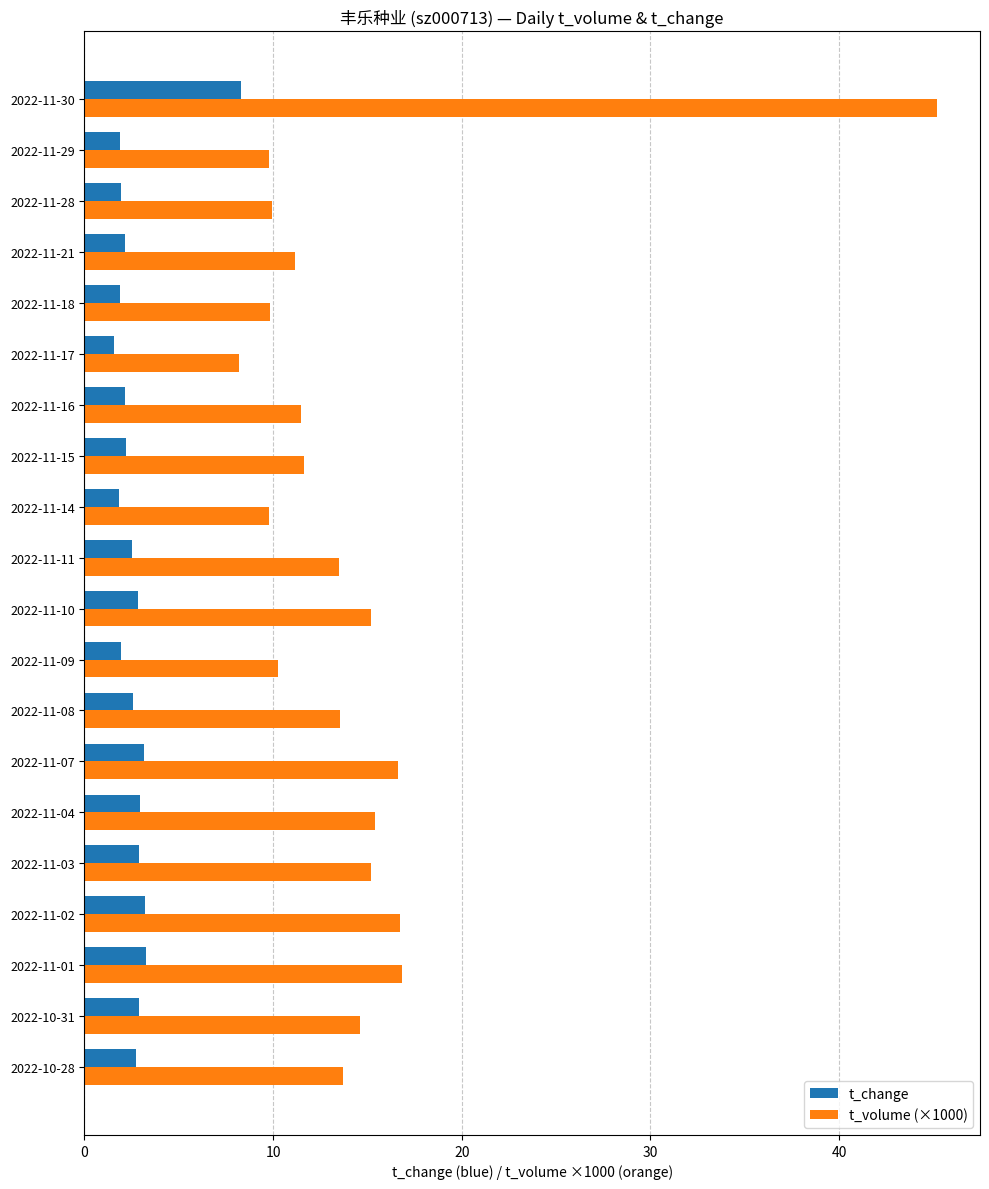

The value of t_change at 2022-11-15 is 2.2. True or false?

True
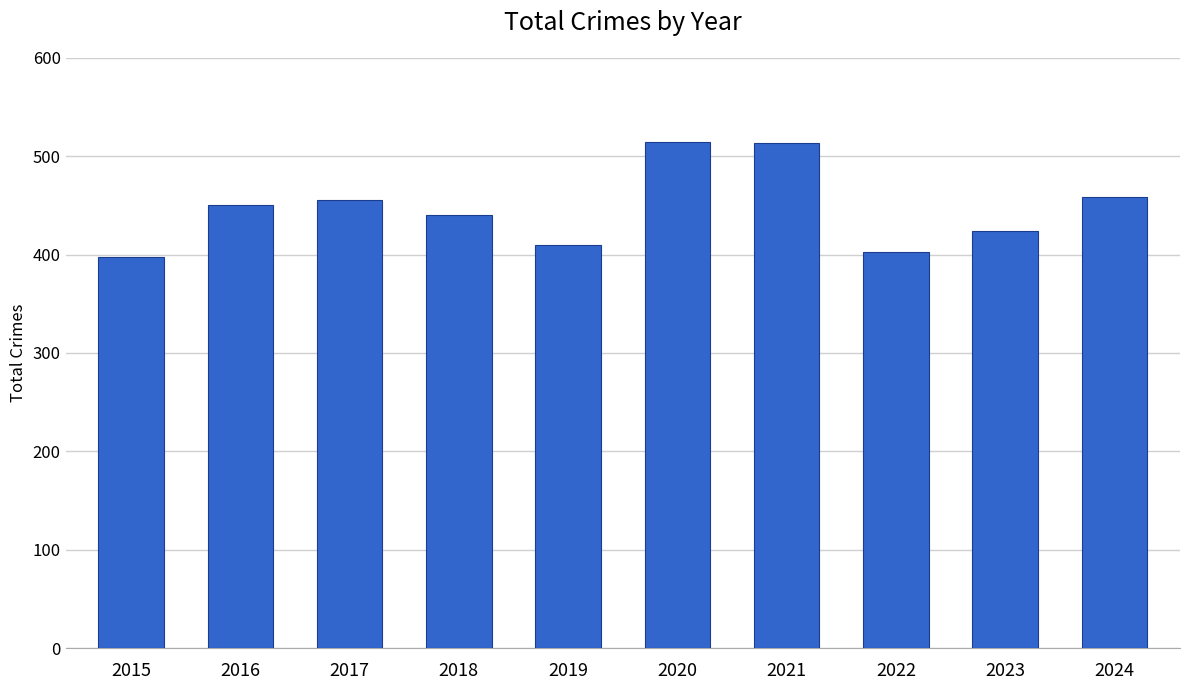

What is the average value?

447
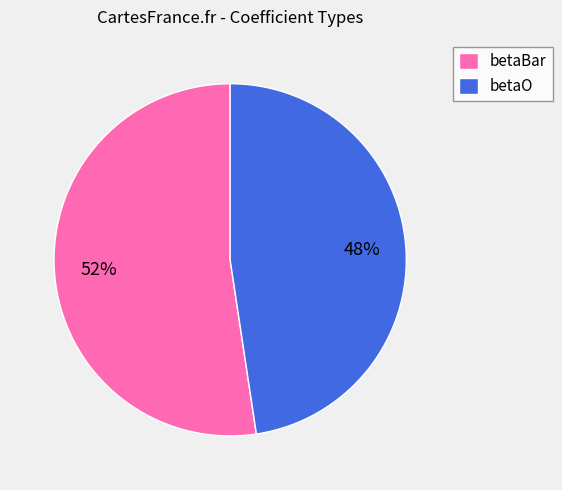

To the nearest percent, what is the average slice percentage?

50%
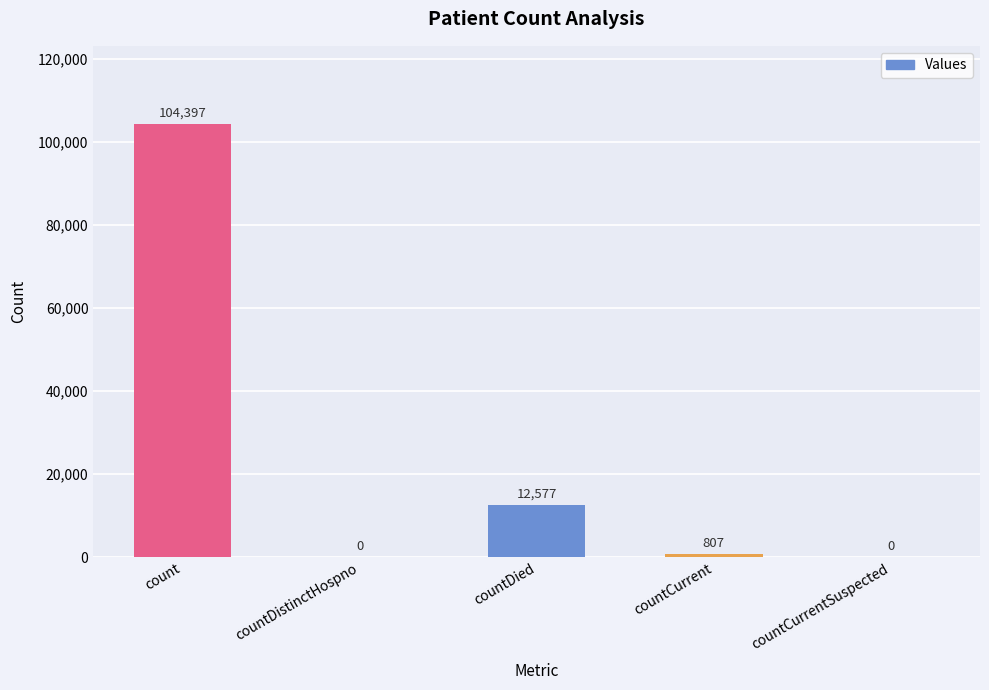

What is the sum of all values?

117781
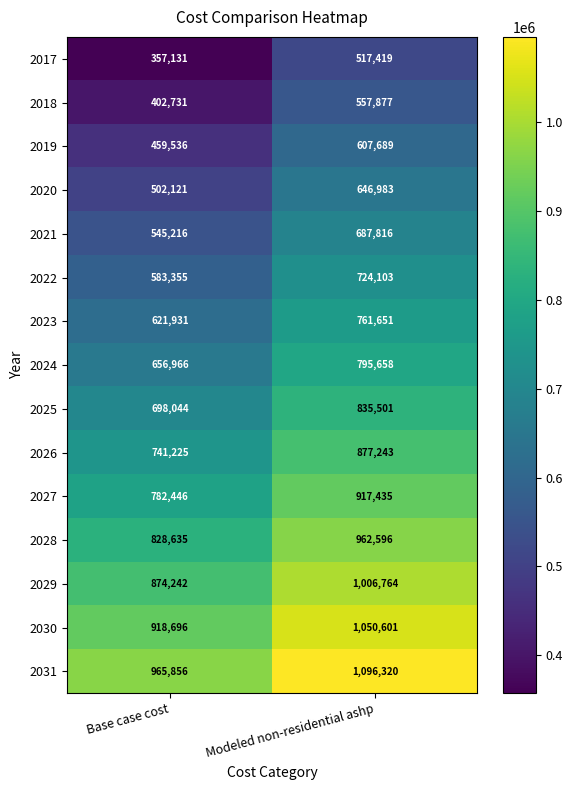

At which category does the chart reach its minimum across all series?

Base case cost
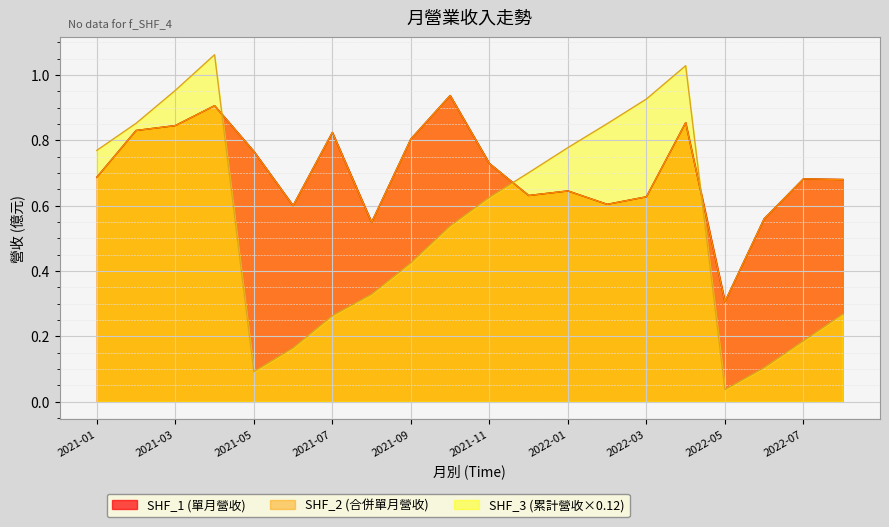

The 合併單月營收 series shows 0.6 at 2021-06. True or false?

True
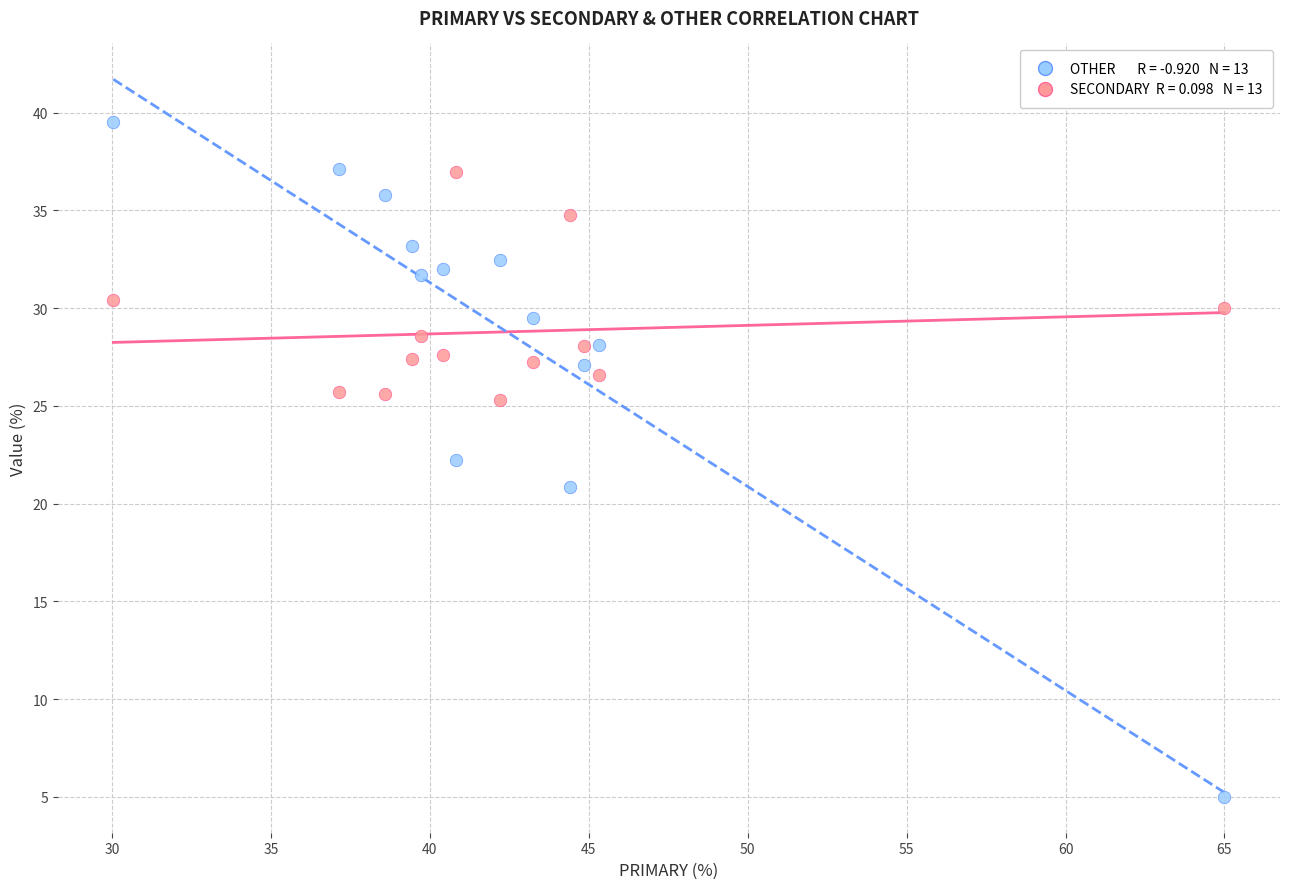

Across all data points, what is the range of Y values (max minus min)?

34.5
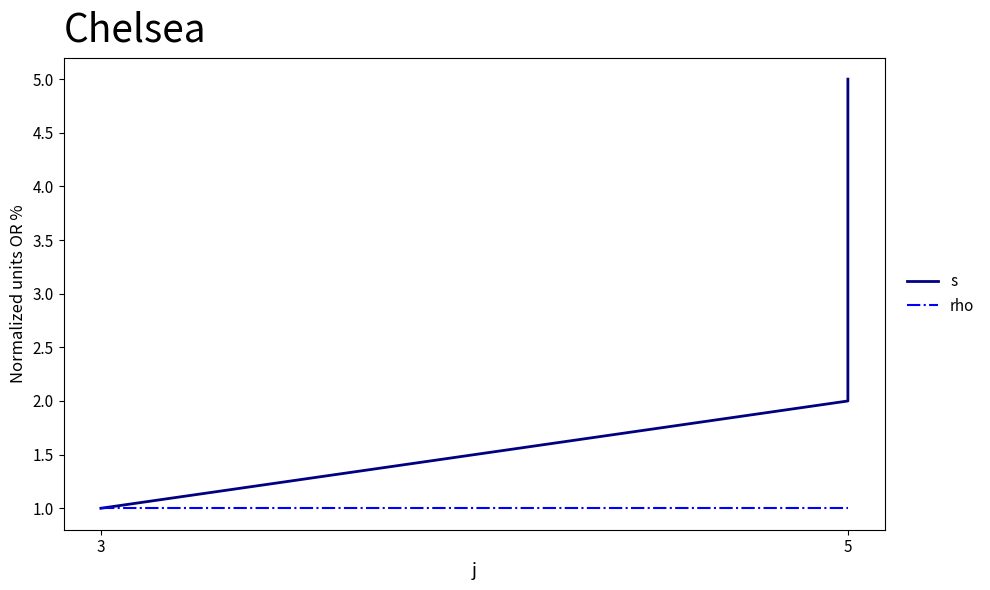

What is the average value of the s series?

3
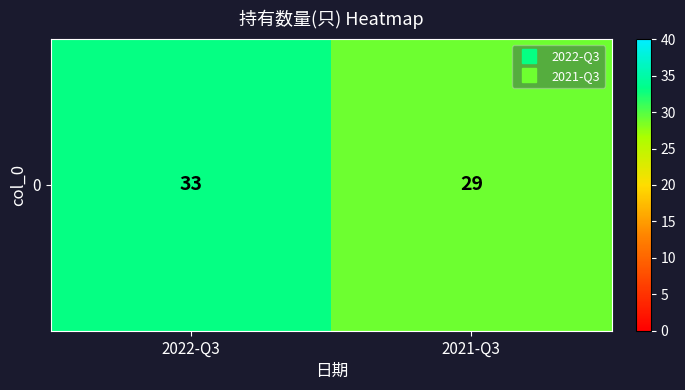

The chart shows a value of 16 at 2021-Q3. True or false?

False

__Job item__: Please set out the lines above as a Markdown table with the columns Row and Line, giving each non-blank line its own numbered row. Leave the pictures out.

__Response for this exercise__:
| Row | Line |
|---|---|
| 1 | The value of t_change at 2022-11-15 is 2.2. True or false? |
| 2 | True |
| 3 | What is the average value? |
| 4 | 447 |
| 5 | To the nearest percent, what is the average slice percentage? |
| 6 | 50% |
| 7 | What is the sum of all values? |
| 8 | 117781 |
| 9 | At which category does the chart reach its minimum across all series? |
| 10 | Base case cost |
| 11 | The 合併單月營收 series shows 0.6 at 2021-06. True or false? |
| 12 | True |
| 13 | Across all data points, what is the range of Y values (max minus min)? |
| 14 | 34.5 |
| 15 | What is the average value of the s series? |
| 16 | 3 |
| 17 | The chart shows a value of 16 at 2021-Q3. True or false? |
| 18 | False |